Immunology and Cell Biology

Biography

Biography: Ms Yulduz Baltaeva

Abstract

  Interferons (IFNs) are a subset of pro-inflammatory cytokines  involved in the body's natural defensive responses to such foreign substances as microbes, tumors, and antigens.  IFNs represent a group of compounds which can be divided into three main sub-groups: Type I, Type II, Type III (1,2).  Type I IFNs mainly consist of IFNα and IFNβ subtypes, IFNγ is the sole member of  the type II interferon class, whereas Type III predominantly comprises IFNλ1, IFNλ2 and IFNλ3 (3, 4). Among the presented pro-inflammatory cytokines, interferon (IFN)g, produced predominantly by natural killer (NK) and natural killer T (NKT), is vital for both innate and adaptive immunity by activating macrophages, natural killer cells, B cells and vascular endothelial cells and smooth muscle cells (SMCs). Simultaneously, IFNg plays a crucial role in the onset and development of a number of inflammatory diseases, including atherosclerosis,  and regulates the functions and properties of all cell types present in the vessel wall(5).

 On the other hand, lipopolysaccharide (LPS) is the most abundant component within the cell wall of Gram-negative bacteria. It can stimulate the release of many inflammatory cytokines in various cell types leading to an acute inflammatory response towards pathogens. Thus,together with IFNg, LPS can lead to expression of of CXCL10 gene in human microvascular epithelial cells. C–X–C motif chemokine 10 (CXCL10) also known as interferon γ-induced protein 10 kDa (IP-10) or small-inducible cytokine B10 is a cytokine belonging to the CXC chemokine family(6).

Our study indeed provides evidence that in HMECs IFNg and LPS together leads to expressions of   STAT1-dependent genes that reflects a pro-atherogenic state in atherosclerosis.

 Real-time PCR was used in order to analyze and compare the expression of cxcl10 gene. The expression level was compared with present RNA-seq data for each treatment condition. human microvascular epithelial cells were treated with murine IFNα murine IFNγ alone for 8 hours and IFN treatment was followed separately by treatment with LPS for additional 4 hours and at the end LPS alone for 4 hours to induce signal integration pathway between IFNs and TLRs. The expression levels were compared to reference genes Actb.
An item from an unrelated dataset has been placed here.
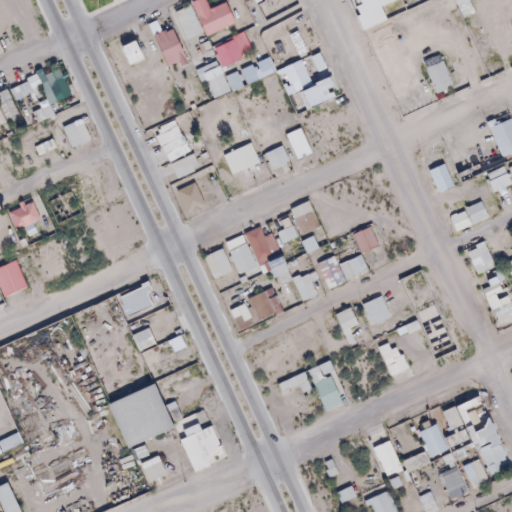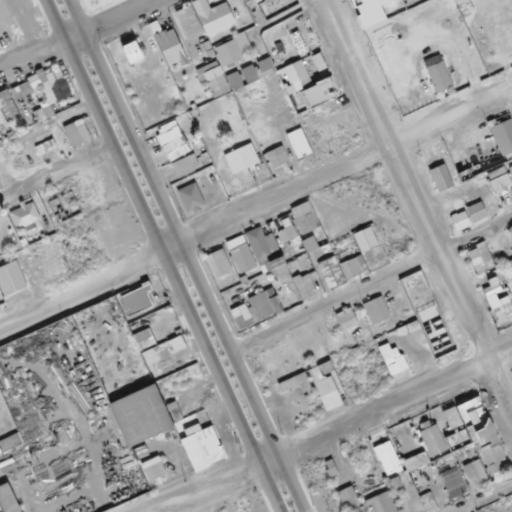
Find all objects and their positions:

  The difference between expression patterns was investigated and interactions of stimulating factors were considered in order to disclose the reason for the increasing responses of genes in VSMCs and MQs. As mentioned before, the signal integration between stimulating factors such as IFNγ and LPS interaction, induced the expression patterns of many genes included in this experiment. Cxcl10  showed the presence of binding site motifs which belongs to specific transcription factors like NFκB, ISRE and GAS. They are related to signal integration pathways and play a fundamental role in the pro-inflammatory process. With this reason, expression levels were increased with both stimuli together in comparison to treatment with compounds alone. Another important factor is STAT1 as a critical mediator of signal integration pathway. Genes which are induced by the presence of STAT1 protein, showed high levels of expression with the treatment combination of IFNs and LPS together. STAT1 dependent genes were showed significant patterns in VSMCs.

  Graphs were made by using GraphPad Prism (GraphPad Software Inc., La Jolla, CA).To evaluate this gene in further studies, bigger group of samples are needed with the different population profiles.